How To Get Rich From Poor and Vice Versa: An Anthropological and Financial Theological Summation

1. I've been observing, sometimes as a "participant observer", the ways of the financial markets since July 1987. At one point, I was in charge of an arbitrage hedge fund of about $1bn when $1bn was considered a lot of money and even before we labelled such funds as "Hedge Funds." They were "based on" models that supposedly took advantage of "mispricings" in several simultaneously trading markets. However, there was always a catch. We would always have some form of what I call "execution risk" or "human judgement risk" and I always wondered why have all these humans in the way since once you've made the calculation, it was all a matter of hitting the bid or offer. Those were comparative halcyon days when we think of the ALGOs that make this "price discovery" process simply a machine-to-machine communication interface where trades are executed at 100,000 orders per second. Different world where human judgment in execution appears to have disappeared. Or, has it?

2. There's a biblical story of the three sons who were given a bit of money by their father and after one year, each reported back. One spent it all, another saved and the third invested. This story has bothered me because if we think crudely of all the wealthy people on the planet, why aren't they sharing their wealth with the poor? I know all the economic arguments pro and con, but there is still something missing in the theories that doesn't get into the "genetics" of the problem.

3. Here's one insight to the problem of wealth distribution. Think of the least amount of money in any given society--that is, the smallest increment of valued for exchange--and ask yourself, "If I "borrow" this penny from this Person X, what will this Person X expect in return?" This may appear to be a question for which no objective answer is possible, but fantastically, there is an answer specifically set out by Marcel Mauss in his classic, The Gift. In modern terms, we call it leverage.
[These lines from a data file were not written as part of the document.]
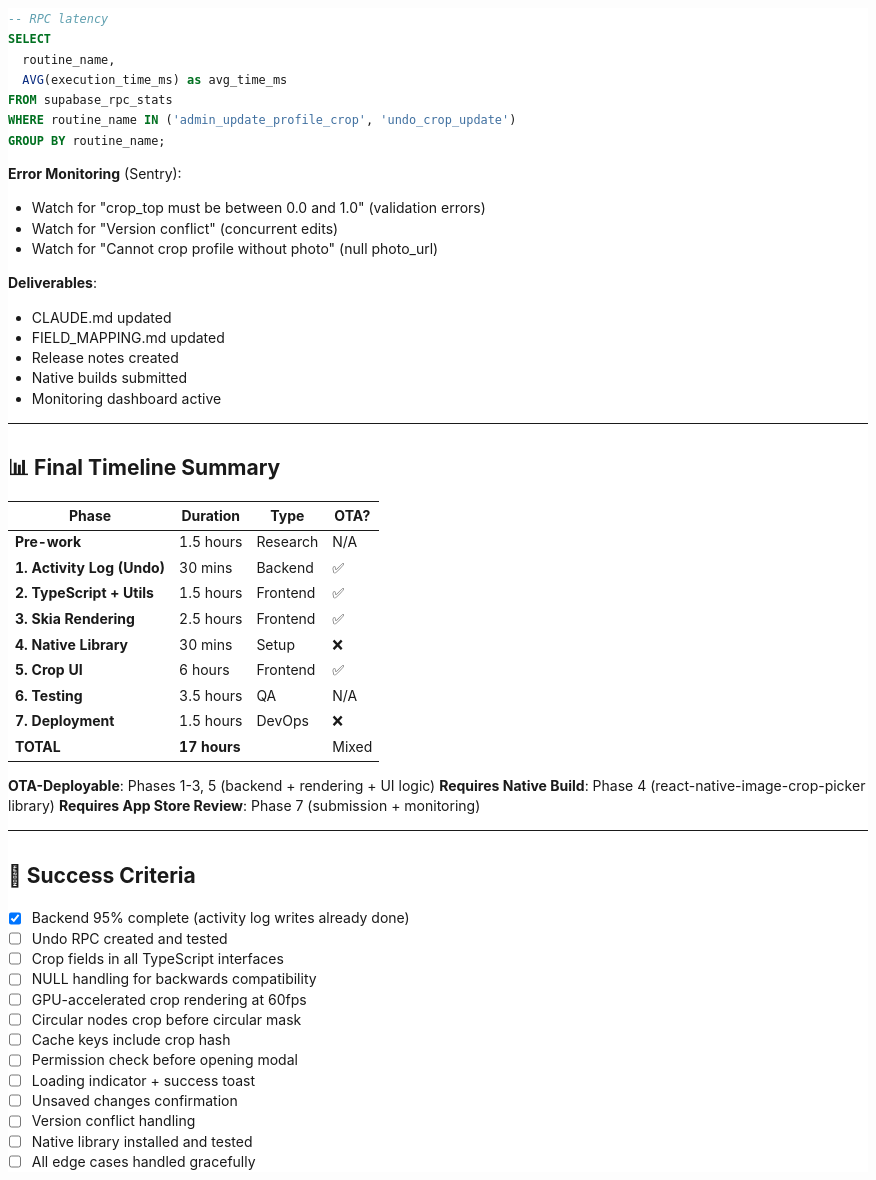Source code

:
```sql
-- RPC latency
SELECT
  routine_name,
  AVG(execution_time_ms) as avg_time_ms
FROM supabase_rpc_stats
WHERE routine_name IN ('admin_update_profile_crop', 'undo_crop_update')
GROUP BY routine_name;
```

**Error Monitoring** (Sentry):
- Watch for "crop_top must be between 0.0 and 1.0" (validation errors)
- Watch for "Version conflict" (concurrent edits)
- Watch for "Cannot crop profile without photo" (null photo_url)

**Deliverables**:
- CLAUDE.md updated
- FIELD_MAPPING.md updated
- Release notes created
- Native builds submitted
- Monitoring dashboard active

---

## 📊 Final Timeline Summary

| Phase | Duration | Type | OTA? |
|-------|----------|------|------|
| **Pre-work** | 1.5 hours | Research | N/A |
| **1. Activity Log (Undo)** | 30 mins | Backend | ✅ |
| **2. TypeScript + Utils** | 1.5 hours | Frontend | ✅ |
| **3. Skia Rendering** | 2.5 hours | Frontend | ✅ |
| **4. Native Library** | 30 mins | Setup | ❌ |
| **5. Crop UI** | 6 hours | Frontend | ✅ |
| **6. Testing** | 3.5 hours | QA | N/A |
| **7. Deployment** | 1.5 hours | DevOps | ❌ |
| **TOTAL** | **17 hours** | | Mixed |

**OTA-Deployable**: Phases 1-3, 5 (backend + rendering + UI logic)
**Requires Native Build**: Phase 4 (react-native-image-crop-picker library)
**Requires App Store Review**: Phase 7 (submission + monitoring)

---

## 🎯 Success Criteria

- [x] Backend 95% complete (activity log writes already done)
- [ ] Undo RPC created and tested
- [ ] Crop fields in all TypeScript interfaces
- [ ] NULL handling for backwards compatibility
- [ ] GPU-accelerated crop rendering at 60fps
- [ ] Circular nodes crop before circular mask
- [ ] Cache keys include crop hash
- [ ] Permission check before opening modal
- [ ] Loading indicator + success toast
- [ ] Unsaved changes confirmation
- [ ] Version conflict handling
- [ ] Native library installed and tested
- [ ] All edge cases handled gracefully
4. In the biblical story, the three sons have completely different views on leverage. The one who lost everything had a view of leverage that was too high. The one who merely saved, too low. And the one who invested, had the correct view in terms of turning an illiquid asset into working positive net cash flow.

5. You might wonder why am I drawing references from homey biblical stories and anthropological literature, and not citing financial economic or law and finance articles. Why? Because that academic literature is not going to give you insight in how you can deal personally with your money. Now that you know it's all about the leverage, you can easily deal with rich and poor. You can even CHOOSE to be rich or poor. It's a matter of understanding your own sense of leverage.